◆ Excerpt to read ◆
%%
Married with advances in machine learning—neural networks, computer vision, audio recognition, natural language and text processing etc.—and more sophisticated cloud computing hardware such as the programmable gate arrays (PGAs) that Microsoft snuck into its Azure cloud or the Tensor Processing Unit in Google’s cloud and the framework to handle just about any type of dataset has been built over the last decade.

Hence, the Big Data problem is not so big, or as much of a problem, as it used to be.

What will follow will be the democratization of artificial intelligence that will rapidly accelerate into nearly every industry, vertical and human behavior on a time scale that is a whole lot sooner than most people think.

How Retailers Will Take Advantage Of Artificial Intelligence

Anybody that follows the progression of retail technology will ask one fundamental question when it comes to the integration of artificial intelligence into the industry: Can retailers handle it? Are they ready?

The answer, right now, is probably not.

Big retailers are in the midst of resetting the frameworks from which they operate. The biggest issue is converging all the data and sales channels they already have (marketing/advertising, ecommerce, in-store data, transactions, point-of-sale, inventory management etc.) into systems where that data can be shared seamlessly across platforms, devices and people. That’s a massive problem and one that cannot be done on the fly.

On the other end, there is no one artificial intelligence platform where all of that data can be fed that will result in easy and actionable insights about individual or sets of customers. Big Data may have taken on a semblance of structure in the era of artificial intelligence, but data that exists in silos … still exists in silos. The barriers need to be broken down. And when those barriers come from dozens of different vendors, proprietary systems and technology providers, it becomes a logistics nightmare with no easy solution.

What is more likely to happen in the short term is that the consequences of artificial intelligence will be introduced into those individual silos independent of each other.

The first and most obvious area that retailers will see tangible effect is in the realm of marketing and advertising. The Internet has become exceedingly proficient (to the point of being super creepy) at tracking people and behaviors. For instance, see that Uber and Visa stat above.
%%
◆ Assigned task A ◆
According to the excerpt on artificial intelligence in retail, in which area will retailers first see a tangible effect?
◆ Assigned task B ◆
Pick up the excerpt on artificial intelligence in retail after its final sentence and keep writing.
The items have no role here.

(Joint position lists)
%%
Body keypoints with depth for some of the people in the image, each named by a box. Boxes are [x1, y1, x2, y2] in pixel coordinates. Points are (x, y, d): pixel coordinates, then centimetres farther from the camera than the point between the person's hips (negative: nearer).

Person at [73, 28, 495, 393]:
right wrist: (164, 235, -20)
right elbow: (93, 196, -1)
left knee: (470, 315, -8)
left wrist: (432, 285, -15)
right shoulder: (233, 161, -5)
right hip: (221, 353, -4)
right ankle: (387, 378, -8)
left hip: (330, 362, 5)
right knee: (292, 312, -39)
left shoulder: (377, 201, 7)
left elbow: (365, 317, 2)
%%
◆ Your response A ◆
Marketing and advertising.

◆ Your response B ◆
“The customer journey for artificial intelligence is low-hanging fruit,” said Andy Narayanan, vice president and general manager of intelligence commerce at Sentient Technologies, in a presentation at ShopTalk 2017 in Las Vegas.

Retailers will be able to take all of the aggregated data and make advertising and marketing decisions on what kinds of products to sell and how to present them.

“In the next five years, most retailers and brands will have AI driving their core businesses,” said Narayanan. “Finding a person, putting them through the funnel and converting them to a sale is an AI problem.”

The next order will be where the complexity of the opportunity multiplies. CEO of Twiggle Amir Konisberg likes to talk about how natural language search (such as what is done through Amazon’s Alexa or other bots and personal assistants) will help companies understand the correlation between consumer behavior and retailer products.

“[The goal is] to create a universal model of what there is to know about all the products,” Konisberg said at ShopTalk. “A deep, fundamental knowledge of product and relation.”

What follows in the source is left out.